On a month-old Greenland government page, the current license holder for the project, HK-based China-Nordic Mining, appears with a C/O address at Jiangxi Zhongrun in Nanchang, the provincial capital. Little has been made known about this Zhongrun: it has been called a “well-known real estate company”, a “private company”, a “genuine” mining company; at any rate, contact data provided for some of these companies point to Wang Suji 王苏吉, a Jiangxi businessman with various interests which indeed include real estate. Mr Wang has of late become a shareholder in Nordic Mining, the British company originally awarded the license (I wrote about the people behind Nordic Mining in my article on the Carlsberg project last year).
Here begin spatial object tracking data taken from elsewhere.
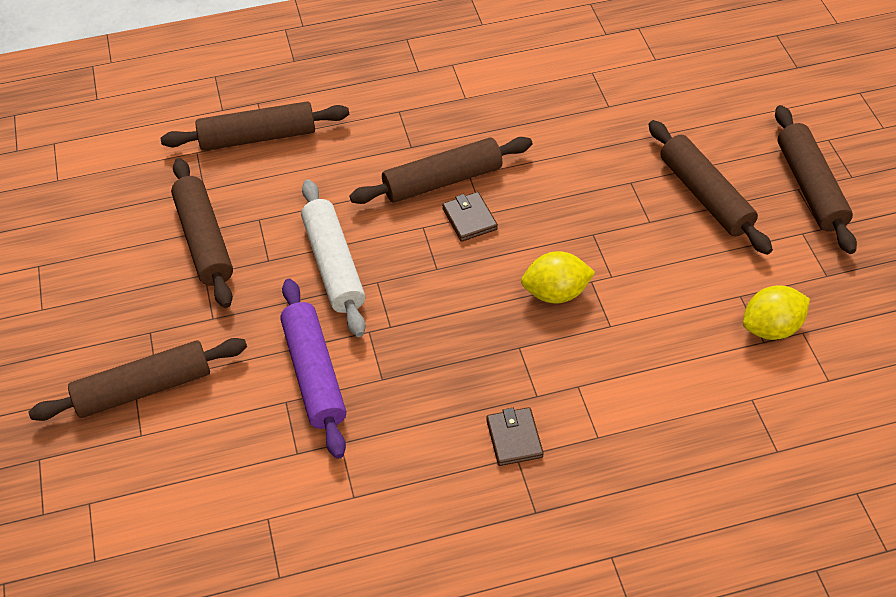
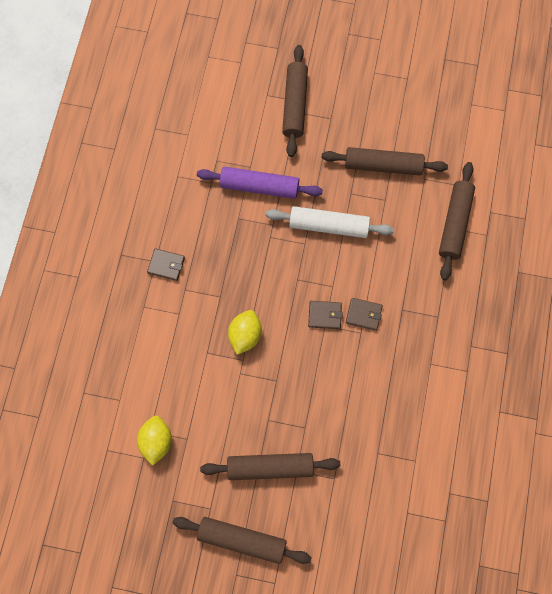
camera: 115 degrees right, 20 degrees up
brown rolling pin [350,137,532,204] -> brown wallet [346,298,383,331]

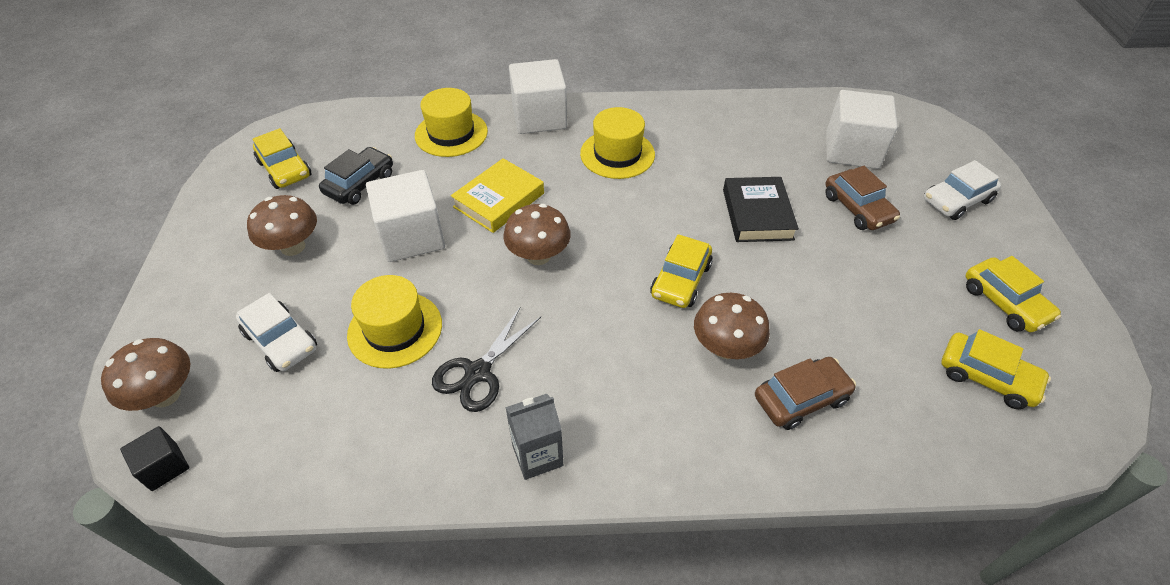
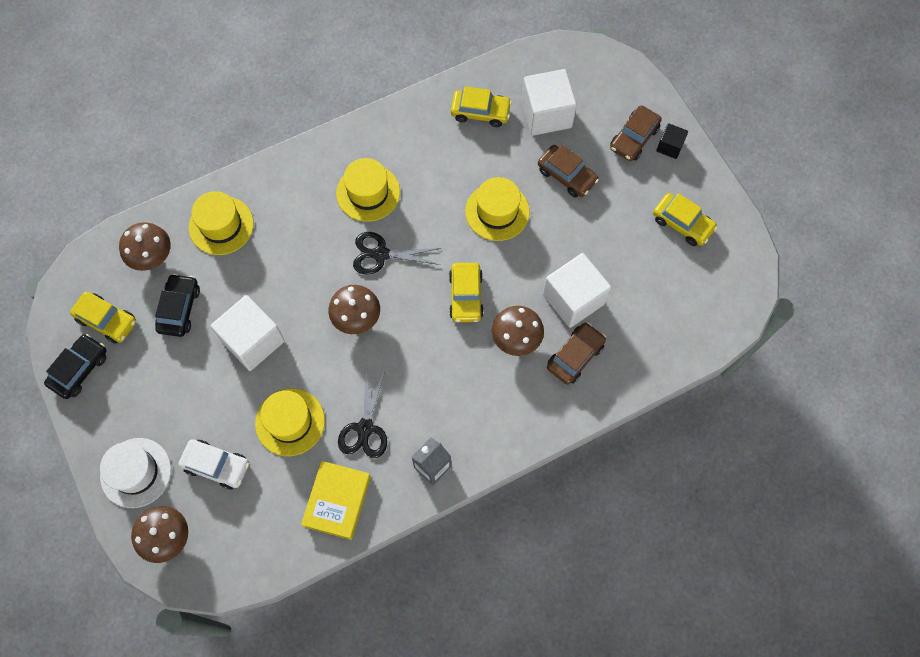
camera: 25 degrees left, 20 degrees up
black cube [120,426,189,491] -> black cube moved to [656,123,688,159]
brown mushroom [247,195,317,256] -> brown mushroom moved to [119,222,171,271]
yellow book [451,158,544,233] -> yellow book moved to [301,461,371,540]
white cube [509,59,567,134] -> white cube moved to [543,253,611,328]
black book [723,177,799,242] -> yellow hat [465,177,530,241]
white car [924,160,1001,220] -> brown car [610,106,662,161]
yellow car [941,329,1051,409] -> yellow car moved to [451,86,512,127]
none -> black car [44,334,107,399]
none -> white hat [100,438,171,508]
none -> black scissors [353,232,441,275]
former OSCE expert suspicious about Chinese aurora observatory in Iceland

“Northern Light research in Reykjadal an excuse?” asks last week’s Akureiri Vikublað on its very front page, introducing an interview with Pascal Heyman, a security policy expert formerly with the OSCE. “The fact that the Chinese come here and want to research the skies above Iceland” at a projected aurora observatory, says Heyman, “looks suspicious.” They might be wanting to use “modern technology” to keep an eye on “everything going on” up there, in what is actually “NATO airspace”, and warns Iceland to be wary of Chinese intentions and rather increase cooperation with their Scandinavian neighbours.

The aurora observatory is a joint project of Icelandic researchers and the PRIC (China’s polar research institute), somewhat facilitated by Halldór Jóhannsson, Huang Nubo’s spokesman in Iceland, and others.

The wording towards the end of the Akureyri Vikublað article makes me wonder if Mr Heyman knew about the aurora observatory before the interview.

(Via RÚV and Islandsbloggen.)

work under way on Hålogaland bridge steelwork

Work on the steel structures for the Hålogaland bridge in Narvik, northern Norway, is “formally under way”, although the actual construction of the steelwork will only start in the second half of this year and it will take some time until it gets delivered to Norway.

From China, that is. The steelwork for the suspension bridge, to be the second longest of its kind in Norway, was awarded last October to a Chinese contractor, Sichuan Road and Bridge Group, about which I wrote a thing or two a couple of months ago.

A minor accident (unrelated to the work of the Chinese contractor) occurred last week at the building site.